Scientists at the University of Sussex say they may have found a solution to the problem of smartphone screens that are easily damaged.
Professor Alan Dalton, from the School of Mathematical and Physical Sciences, and his team have announced they have developed a new way to make smartphone touchscreens that are cheaper, less brittle and more environmentally friendly.
In addition, the researchers say the new method can also promise that devices will use less energy, are more responsive and do not tarnish in the air.
They explained that the problem has been that indium tin oxide, which is currently used to make smartphone screens, is both brittle and expensive. Indium, the primary constituent, is also a rare metal and extracting it is ecologically damaging.
Until now, the best alternative to indium has been silver, which is also expensive. However, now the University of Sussex researchers have come up with a breakthrough: combining silver nanowires with graphene – a two-dimensional carbon material. They said the new hybrid material “matches the performance of the existing technologies at a fraction of the cost”.

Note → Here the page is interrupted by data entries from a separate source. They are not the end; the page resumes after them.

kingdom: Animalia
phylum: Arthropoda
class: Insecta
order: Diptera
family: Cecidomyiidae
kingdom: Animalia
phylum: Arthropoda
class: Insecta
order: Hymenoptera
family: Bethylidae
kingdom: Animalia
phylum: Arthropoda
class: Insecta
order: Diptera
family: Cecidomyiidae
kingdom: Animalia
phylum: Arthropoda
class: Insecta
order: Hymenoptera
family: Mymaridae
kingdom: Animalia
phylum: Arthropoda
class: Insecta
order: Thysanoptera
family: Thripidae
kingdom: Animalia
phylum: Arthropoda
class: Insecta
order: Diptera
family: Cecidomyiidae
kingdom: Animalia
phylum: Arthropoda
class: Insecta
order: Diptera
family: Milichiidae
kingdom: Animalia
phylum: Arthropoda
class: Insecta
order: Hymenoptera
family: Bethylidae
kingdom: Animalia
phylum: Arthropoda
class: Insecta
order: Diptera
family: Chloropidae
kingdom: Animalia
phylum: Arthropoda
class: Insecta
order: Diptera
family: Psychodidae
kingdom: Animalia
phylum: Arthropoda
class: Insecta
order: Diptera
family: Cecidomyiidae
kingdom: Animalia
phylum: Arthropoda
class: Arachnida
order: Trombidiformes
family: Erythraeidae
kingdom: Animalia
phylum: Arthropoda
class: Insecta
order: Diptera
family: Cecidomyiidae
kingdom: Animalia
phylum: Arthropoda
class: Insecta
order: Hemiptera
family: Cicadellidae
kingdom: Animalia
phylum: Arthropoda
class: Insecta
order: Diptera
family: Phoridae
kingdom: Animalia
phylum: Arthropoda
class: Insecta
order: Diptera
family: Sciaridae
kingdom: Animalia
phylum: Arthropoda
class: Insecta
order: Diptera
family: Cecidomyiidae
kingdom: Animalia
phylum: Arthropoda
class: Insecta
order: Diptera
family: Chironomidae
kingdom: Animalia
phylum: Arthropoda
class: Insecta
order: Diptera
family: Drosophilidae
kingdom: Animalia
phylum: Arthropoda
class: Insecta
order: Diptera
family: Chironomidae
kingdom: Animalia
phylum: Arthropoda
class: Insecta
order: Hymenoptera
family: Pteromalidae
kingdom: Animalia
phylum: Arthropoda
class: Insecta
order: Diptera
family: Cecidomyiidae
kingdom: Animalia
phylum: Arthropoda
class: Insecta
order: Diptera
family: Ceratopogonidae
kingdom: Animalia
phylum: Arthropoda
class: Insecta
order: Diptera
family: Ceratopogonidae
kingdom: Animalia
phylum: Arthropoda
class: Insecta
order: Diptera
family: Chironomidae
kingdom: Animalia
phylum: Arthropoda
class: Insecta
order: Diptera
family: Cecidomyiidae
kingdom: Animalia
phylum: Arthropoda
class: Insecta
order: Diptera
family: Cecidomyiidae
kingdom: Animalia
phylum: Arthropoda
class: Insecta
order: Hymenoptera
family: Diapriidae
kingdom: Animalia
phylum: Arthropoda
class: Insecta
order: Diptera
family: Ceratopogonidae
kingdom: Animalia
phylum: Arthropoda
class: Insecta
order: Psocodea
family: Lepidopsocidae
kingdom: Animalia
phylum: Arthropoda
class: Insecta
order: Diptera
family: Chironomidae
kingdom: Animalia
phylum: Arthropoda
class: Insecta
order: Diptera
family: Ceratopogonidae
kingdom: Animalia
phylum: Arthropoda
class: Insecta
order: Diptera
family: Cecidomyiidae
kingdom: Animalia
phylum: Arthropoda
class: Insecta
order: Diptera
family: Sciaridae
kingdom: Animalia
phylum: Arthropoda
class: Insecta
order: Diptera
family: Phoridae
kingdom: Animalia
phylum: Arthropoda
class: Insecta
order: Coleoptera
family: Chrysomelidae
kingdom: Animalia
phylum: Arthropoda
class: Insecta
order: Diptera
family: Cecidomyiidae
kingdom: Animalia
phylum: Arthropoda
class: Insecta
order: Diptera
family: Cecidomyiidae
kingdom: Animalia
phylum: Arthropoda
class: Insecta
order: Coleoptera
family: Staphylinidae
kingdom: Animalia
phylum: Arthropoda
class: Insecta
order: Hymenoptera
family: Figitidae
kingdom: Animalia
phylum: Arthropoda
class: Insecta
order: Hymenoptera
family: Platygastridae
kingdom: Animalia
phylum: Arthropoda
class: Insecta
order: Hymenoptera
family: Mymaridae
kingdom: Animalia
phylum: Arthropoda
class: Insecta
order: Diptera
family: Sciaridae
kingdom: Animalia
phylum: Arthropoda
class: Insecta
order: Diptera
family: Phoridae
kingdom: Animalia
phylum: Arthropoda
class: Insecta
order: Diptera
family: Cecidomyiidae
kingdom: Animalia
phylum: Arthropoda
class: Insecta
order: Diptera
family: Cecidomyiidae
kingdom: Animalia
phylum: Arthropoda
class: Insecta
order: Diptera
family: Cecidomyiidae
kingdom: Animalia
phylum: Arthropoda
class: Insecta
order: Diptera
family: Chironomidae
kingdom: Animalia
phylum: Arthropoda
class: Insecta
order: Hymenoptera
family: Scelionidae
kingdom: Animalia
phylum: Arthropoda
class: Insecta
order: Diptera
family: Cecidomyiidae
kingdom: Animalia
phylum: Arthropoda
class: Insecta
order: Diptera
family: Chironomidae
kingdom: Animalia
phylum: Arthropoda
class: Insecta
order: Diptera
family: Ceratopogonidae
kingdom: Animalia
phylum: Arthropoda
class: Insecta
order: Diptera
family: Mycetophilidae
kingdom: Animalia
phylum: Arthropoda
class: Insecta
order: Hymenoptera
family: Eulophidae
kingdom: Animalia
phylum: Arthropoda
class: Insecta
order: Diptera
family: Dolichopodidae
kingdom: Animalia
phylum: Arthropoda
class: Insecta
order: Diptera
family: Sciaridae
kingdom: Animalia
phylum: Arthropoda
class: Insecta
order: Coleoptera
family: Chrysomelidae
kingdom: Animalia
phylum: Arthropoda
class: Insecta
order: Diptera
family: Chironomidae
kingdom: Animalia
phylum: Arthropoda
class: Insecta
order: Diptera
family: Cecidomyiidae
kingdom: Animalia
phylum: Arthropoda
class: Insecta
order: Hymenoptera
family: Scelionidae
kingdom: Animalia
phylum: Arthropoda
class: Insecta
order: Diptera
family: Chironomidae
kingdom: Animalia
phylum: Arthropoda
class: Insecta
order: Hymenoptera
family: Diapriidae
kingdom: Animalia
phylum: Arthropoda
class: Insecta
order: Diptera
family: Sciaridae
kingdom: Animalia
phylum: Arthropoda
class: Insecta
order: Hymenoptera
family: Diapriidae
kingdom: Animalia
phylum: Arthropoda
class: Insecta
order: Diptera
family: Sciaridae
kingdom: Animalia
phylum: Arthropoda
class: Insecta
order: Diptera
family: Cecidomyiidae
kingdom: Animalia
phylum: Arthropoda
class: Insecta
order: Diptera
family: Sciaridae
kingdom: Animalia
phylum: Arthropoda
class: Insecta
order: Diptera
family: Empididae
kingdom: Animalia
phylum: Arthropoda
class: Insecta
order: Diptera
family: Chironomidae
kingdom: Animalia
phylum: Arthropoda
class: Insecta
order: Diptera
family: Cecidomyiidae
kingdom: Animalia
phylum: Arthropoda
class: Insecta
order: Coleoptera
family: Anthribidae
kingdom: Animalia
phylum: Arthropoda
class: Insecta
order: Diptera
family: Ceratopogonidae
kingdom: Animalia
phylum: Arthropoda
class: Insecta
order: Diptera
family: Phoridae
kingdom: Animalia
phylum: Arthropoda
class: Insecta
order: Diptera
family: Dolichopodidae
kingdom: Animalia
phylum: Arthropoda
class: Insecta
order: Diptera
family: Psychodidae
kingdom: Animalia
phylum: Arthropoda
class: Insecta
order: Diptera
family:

Prof Dalton said: “What’s exciting about what we’re doing is the way we put the graphene layer down. We float the graphene particles on the surface of water, then pick them up with a rubber stamp, a bit like a potato stamp, and lay it on top of the silver nanowire film in whatever pattern we like.
“And this breakthrough technique is inherently scalable. It would be relatively simple to combine silver nanowires and graphene in this way on a large scale using spraying machines and patterned rollers. This means that brittle mobile phone screens might soon be a thing of the past.”